A new Midlands-wide evaluation highlights better ways for people with inherited bleeding disorders to understand and make treatment decisions.

Three Trusts across the Midlands have come together to inform a roadmap highlighting opportunities for people with inherited bleeding disorders to make decisions about their treatment.

The report combines perspectives from more than 200 patients and carers at University Hospitals Birmingham NHS Foundation Trust, University Hospitals of Leicester NHS Trust and Nottingham University Hospitals NHS Trust.

From this, it investigates how treatment information is accessed, understood and used across the region’s haemophilia Comprehensive Care Centres, known as CCCs.

The findings show that most patients are confident in engaging with their clinical teams, but many struggle with evaluating and comparing treatment options. Crucially, nearly one in three respondents felt uncertain weighing up different approaches, despite feeling better about discussing and understanding.

The report also suggests that patients strongly rely on their clinical teams as the primary source of information, as 73% of respondents noted their multidisciplinary team as their main point of reference.

Showing a need for more structured, accessible and personalised approaches, 88% preferred verbal explanations during clinic visits. This should also contribute to shared decision-making beyond the consultation itself.

Keen to learn

Two-thirds of respondents also wanted to find out more about developing treatments, side effects, safety and how treatments work in practice.

The report, published in May, shone a light on the need to reflect diverse populations. It also made six recommendations for haematology teams, including using simple tools to support better conversations in care, giving clear updates about new treatments and improving how clinical teams share information through training and reflection.
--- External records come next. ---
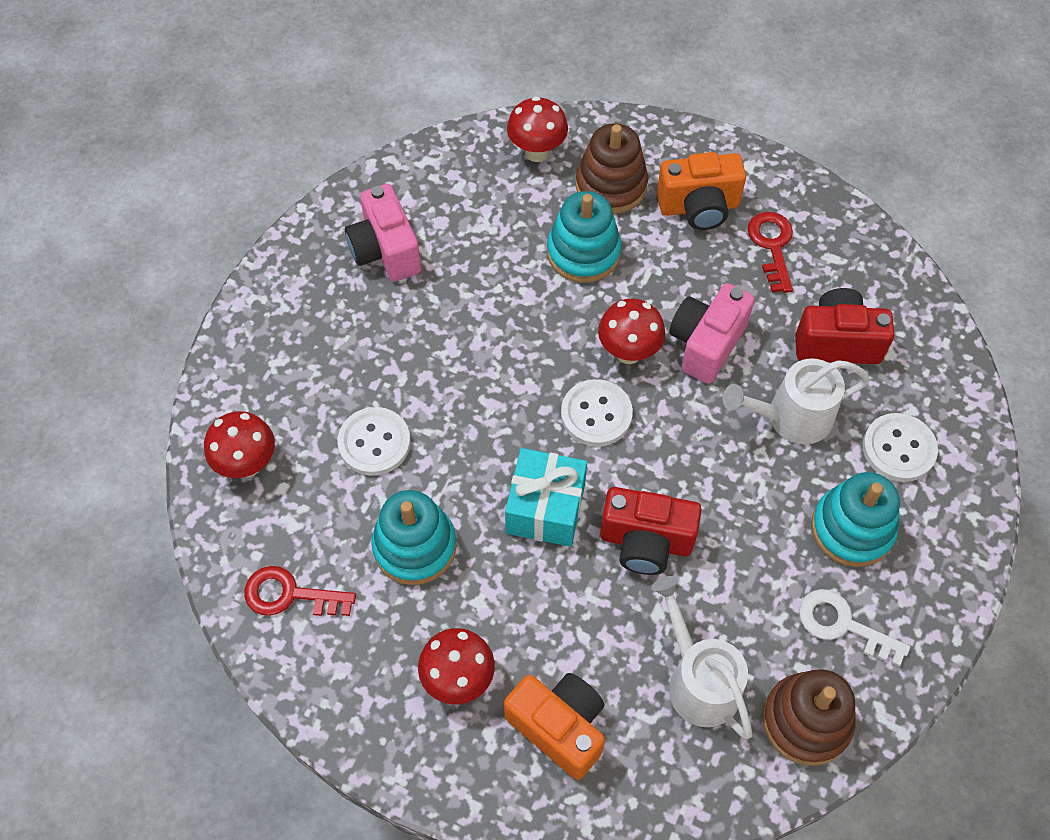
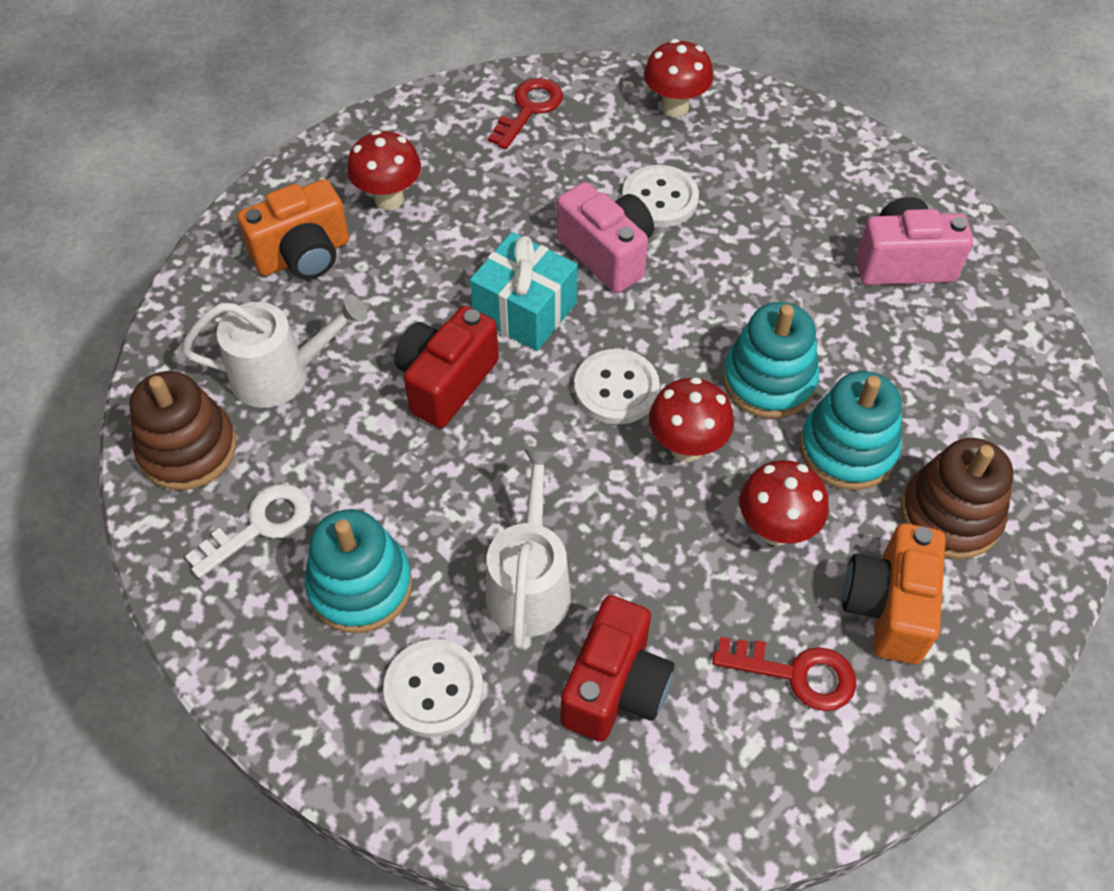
camera: 110 degrees right, 5 degrees down
turquoise stacking toy [371,490,456,585] -> turquoise stacking toy moved to [722,302,819,418]
red mushroom [507,96,568,162] -> red mushroom moved to [740,460,829,546]
pink camera [669,283,755,384] -> pink camera moved to [557,182,654,293]

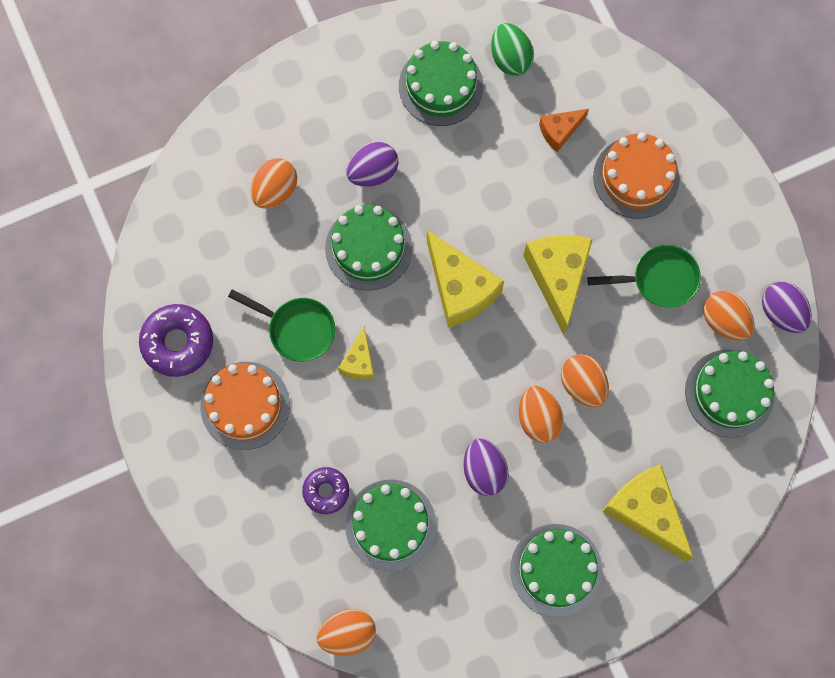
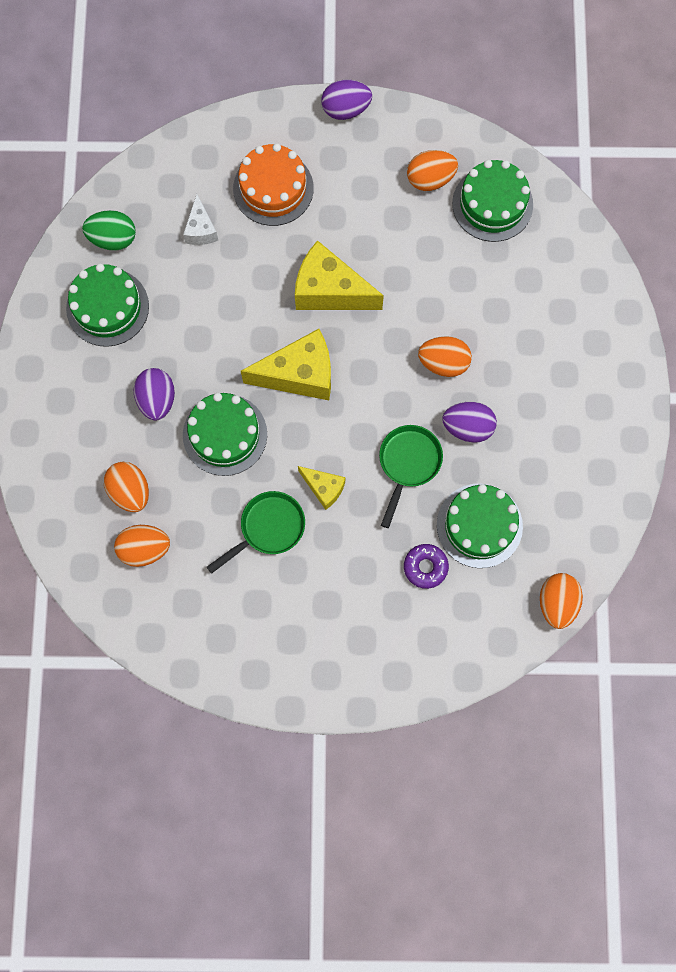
camera: 65 degrees left, 0 degrees up
purple donut [139,304,213,377] -> none
orange cake [200,362,290,450] -> none
green cake [510,524,602,617] -> none
orange cheese [539,109,589,152] -> white cheese [183,194,218,245]
orange egg [561,354,609,407] -> orange egg moved to [114,525,170,567]
green pan [587,245,701,308] -> green pan moved to [379,425,443,528]
yellow cheese [602,464,694,562] -> none
purple egg [762,282,812,333] -> purple egg moved to [321,80,372,120]

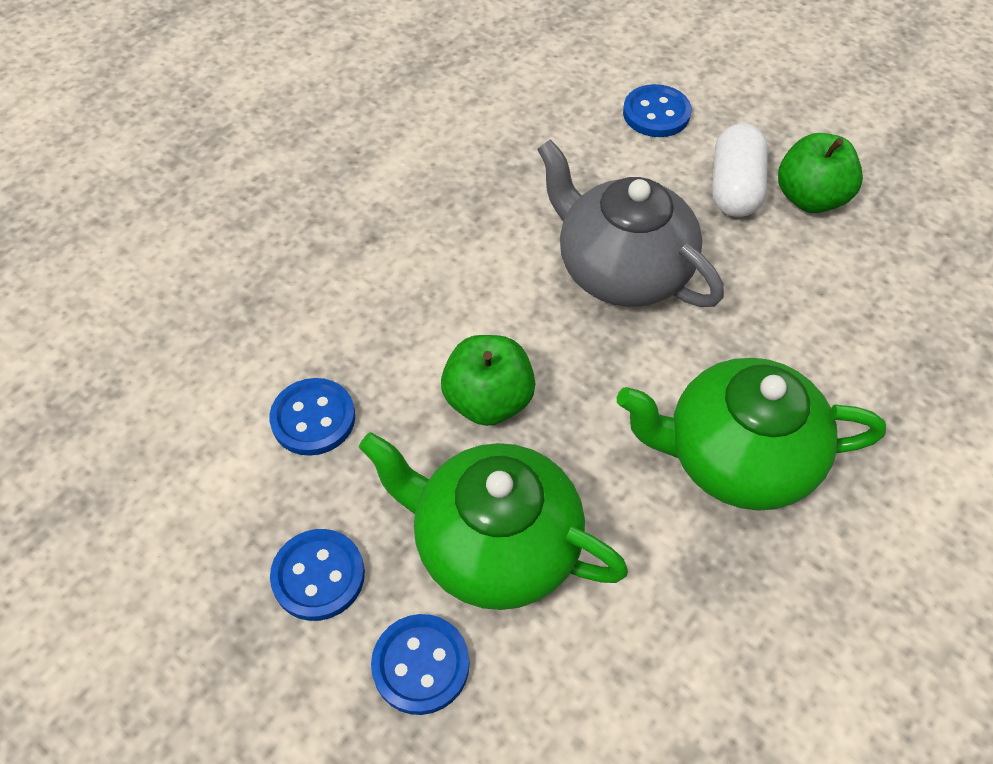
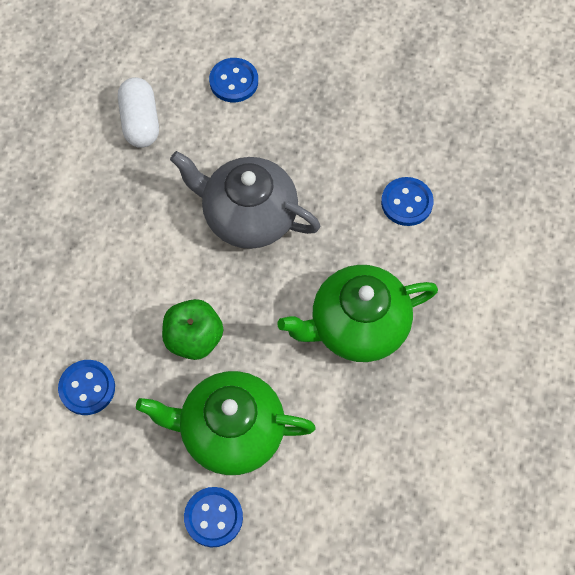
camera: 20 degrees left, 10 degrees up
blue button [270,529,365,621] -> blue button moved to [381,177,434,226]
white capsule [712,123,768,217] -> white capsule moved to [118,77,159,148]
green apple [778,133,863,213] -> none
Roche Products, Chugai Pharma and Takeda UK provided financial support for the project, also known as the Pan-Midlands Service Evaluation Initiative and have had no involvement in it.

“By coming together as a regional collaborative across the haemophilia CCCs in Birmingham, Leicester and Nottingham, [the report] provided us with a meaningful opportunity to capture directly the information needs and preferences of patients and carers, with a view to improving the tools and available materials embedded within our services,” Gill Lowe, consultant haematologist and co-centre director of the West Midlands Adult Haemophilia CCC, tells Healthcare Today.

Both in and out of oncology, haematology is an area of medicine with various emerging options, including CAR T-cell therapy to treat certain blood cancers.